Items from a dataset
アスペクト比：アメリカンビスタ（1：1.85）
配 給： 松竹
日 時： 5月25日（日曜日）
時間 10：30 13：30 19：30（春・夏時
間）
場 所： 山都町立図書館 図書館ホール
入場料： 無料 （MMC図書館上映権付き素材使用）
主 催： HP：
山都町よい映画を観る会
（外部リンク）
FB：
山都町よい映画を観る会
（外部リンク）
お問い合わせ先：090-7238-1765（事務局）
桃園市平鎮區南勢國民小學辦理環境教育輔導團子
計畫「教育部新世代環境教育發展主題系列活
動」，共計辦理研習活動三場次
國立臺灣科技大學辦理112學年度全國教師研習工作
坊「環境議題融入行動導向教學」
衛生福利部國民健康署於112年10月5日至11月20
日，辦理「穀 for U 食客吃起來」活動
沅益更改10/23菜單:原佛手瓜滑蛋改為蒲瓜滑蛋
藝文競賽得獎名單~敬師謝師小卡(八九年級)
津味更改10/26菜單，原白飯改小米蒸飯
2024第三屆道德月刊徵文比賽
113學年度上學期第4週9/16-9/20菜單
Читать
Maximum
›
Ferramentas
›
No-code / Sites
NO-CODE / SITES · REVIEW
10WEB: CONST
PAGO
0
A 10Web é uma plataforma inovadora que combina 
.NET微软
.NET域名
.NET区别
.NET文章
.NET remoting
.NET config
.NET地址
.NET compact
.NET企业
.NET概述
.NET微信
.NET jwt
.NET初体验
--
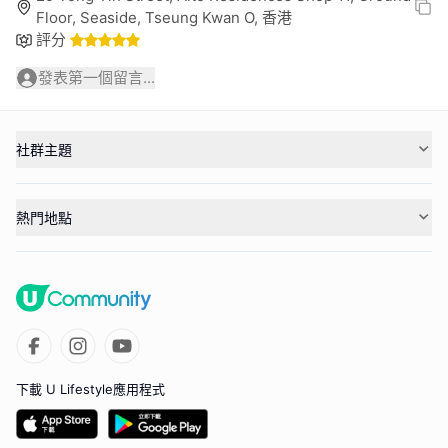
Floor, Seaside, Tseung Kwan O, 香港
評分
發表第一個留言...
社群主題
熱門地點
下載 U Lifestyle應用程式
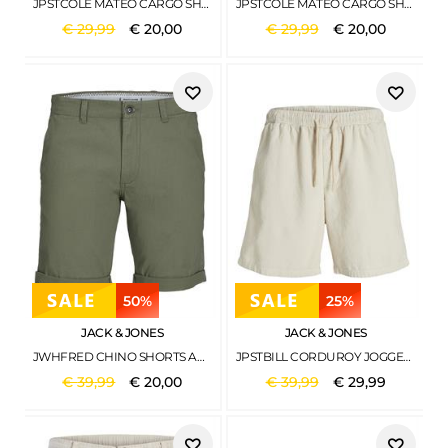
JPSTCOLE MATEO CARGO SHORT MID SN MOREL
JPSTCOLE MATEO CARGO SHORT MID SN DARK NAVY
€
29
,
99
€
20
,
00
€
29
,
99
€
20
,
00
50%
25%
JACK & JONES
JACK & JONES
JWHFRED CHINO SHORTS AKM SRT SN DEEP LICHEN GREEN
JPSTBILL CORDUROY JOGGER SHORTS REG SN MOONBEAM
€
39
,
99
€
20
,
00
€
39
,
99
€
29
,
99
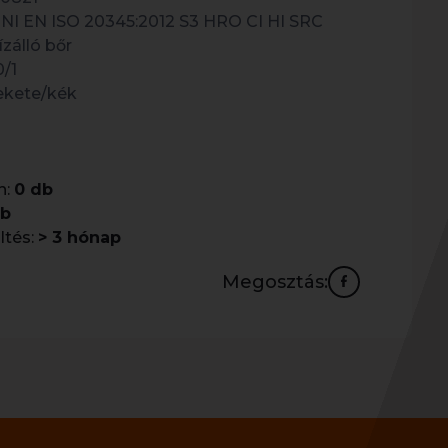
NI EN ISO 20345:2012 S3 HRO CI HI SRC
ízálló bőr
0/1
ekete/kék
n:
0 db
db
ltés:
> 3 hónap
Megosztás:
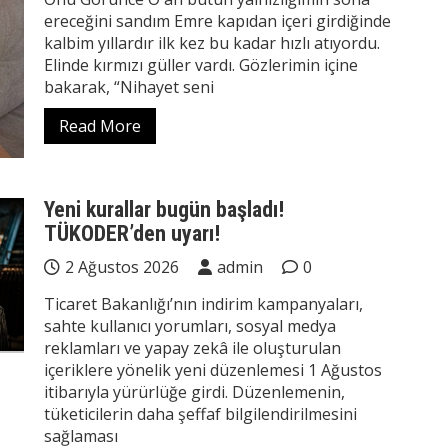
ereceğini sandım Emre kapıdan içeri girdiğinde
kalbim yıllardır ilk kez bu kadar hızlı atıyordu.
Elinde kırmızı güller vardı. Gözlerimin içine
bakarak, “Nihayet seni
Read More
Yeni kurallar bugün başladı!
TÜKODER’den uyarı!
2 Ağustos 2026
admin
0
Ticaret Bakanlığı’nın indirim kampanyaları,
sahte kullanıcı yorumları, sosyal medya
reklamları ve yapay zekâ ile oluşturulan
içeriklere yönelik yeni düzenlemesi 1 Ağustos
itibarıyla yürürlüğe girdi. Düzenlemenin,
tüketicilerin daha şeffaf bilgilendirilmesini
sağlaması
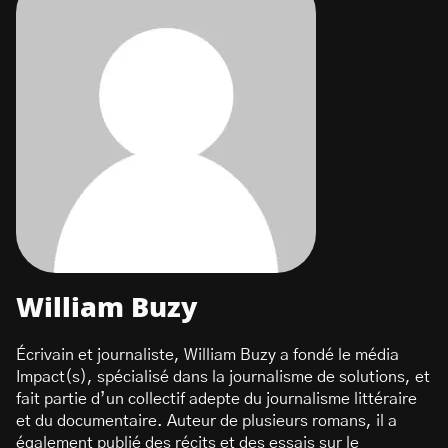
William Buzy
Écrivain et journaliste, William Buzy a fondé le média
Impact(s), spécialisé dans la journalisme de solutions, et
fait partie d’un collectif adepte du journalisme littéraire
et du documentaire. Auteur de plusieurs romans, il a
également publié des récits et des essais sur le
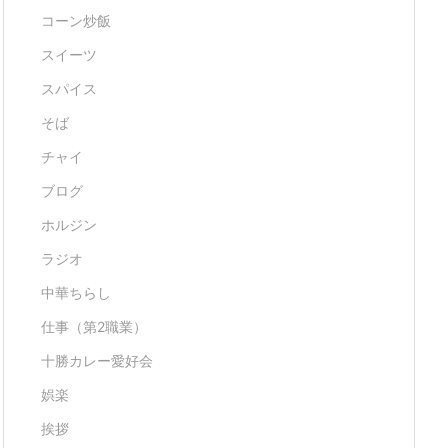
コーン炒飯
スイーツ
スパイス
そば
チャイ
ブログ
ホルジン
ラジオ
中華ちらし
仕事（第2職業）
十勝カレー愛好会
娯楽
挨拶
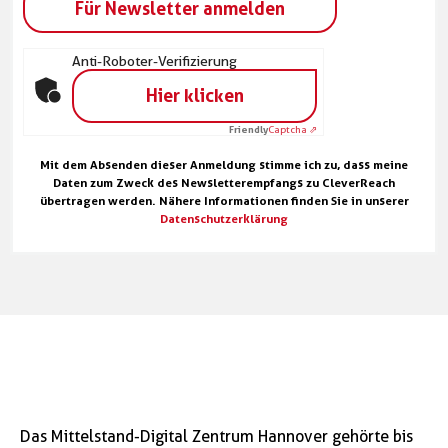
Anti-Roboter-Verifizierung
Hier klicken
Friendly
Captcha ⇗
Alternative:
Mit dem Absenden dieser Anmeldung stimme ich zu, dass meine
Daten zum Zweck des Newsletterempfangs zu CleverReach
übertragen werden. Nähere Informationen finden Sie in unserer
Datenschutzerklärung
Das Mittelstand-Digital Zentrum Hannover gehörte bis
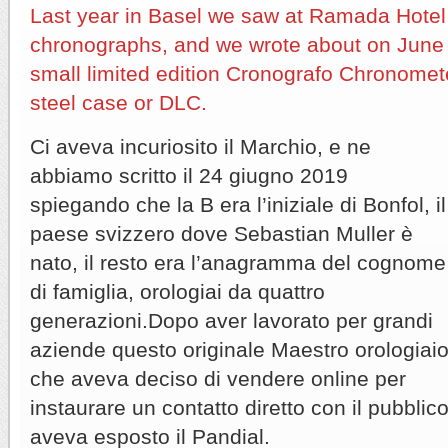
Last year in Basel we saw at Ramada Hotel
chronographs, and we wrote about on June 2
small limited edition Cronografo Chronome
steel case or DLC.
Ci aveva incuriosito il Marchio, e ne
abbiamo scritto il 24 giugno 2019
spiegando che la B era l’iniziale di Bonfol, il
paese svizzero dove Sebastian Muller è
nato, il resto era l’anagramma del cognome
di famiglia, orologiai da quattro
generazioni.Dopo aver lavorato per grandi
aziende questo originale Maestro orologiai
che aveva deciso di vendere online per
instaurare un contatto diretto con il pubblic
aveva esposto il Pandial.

What you are asked to do
Count the lines in the items above that contain the string "SHORTS", and reply with the number alone.

Task answer
2